Looking at the most common themes of the campaign thus far, Sanders and his followers are most angry at the powerful, the few growing rich off the labor of the many and controlling government policy to boot. Trump and his fans are angriest at the powerless: immigrants escaping dire poverty and drug violence in Central America, blacks protesting police killings of unarmed neighbors, Syrians fleeing a brutal civil war.
In short, Sanders is a good man who genuinely wants to better society for many powerless, marginalized groups, and a lot of Americans agree with him. Trump is a bigot who stokes white pride, anti-immigrant hatred, anti-Muslim terror, and other dangerous ideas, and a lot of Americans — too many — agree with him.
Anyone who has paid any attention to current events (or the candidate platforms) knows the Sanders-Trump comparison, beyond their swift rise, is empty. They are not “peas in a pod.” Their programs in no way “overlap a great deal.” You may find “angry white people” at both candidates’ rallies, but they are not similarly-minded angry white people.
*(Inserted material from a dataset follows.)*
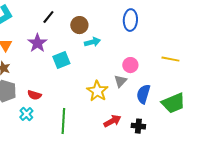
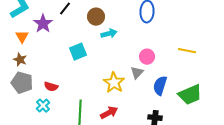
purple star: (37, 43) -> (43, 24), moved
red arrow: (112, 121) -> (109, 113), moved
Sanders and Trump are very different men saying very different things and are adored for very different reasons. In such a “political moment,” this isn’t the time for political thinkers to draw parallels that don’t exist just to put something in an editor’s hand for the day, or to feign intellectualism by presenting something true (Sanders and Trump have passionate followers) and expanding it into something false (their passions stem from the same needs and desires), or, worst of all, to slander a good man.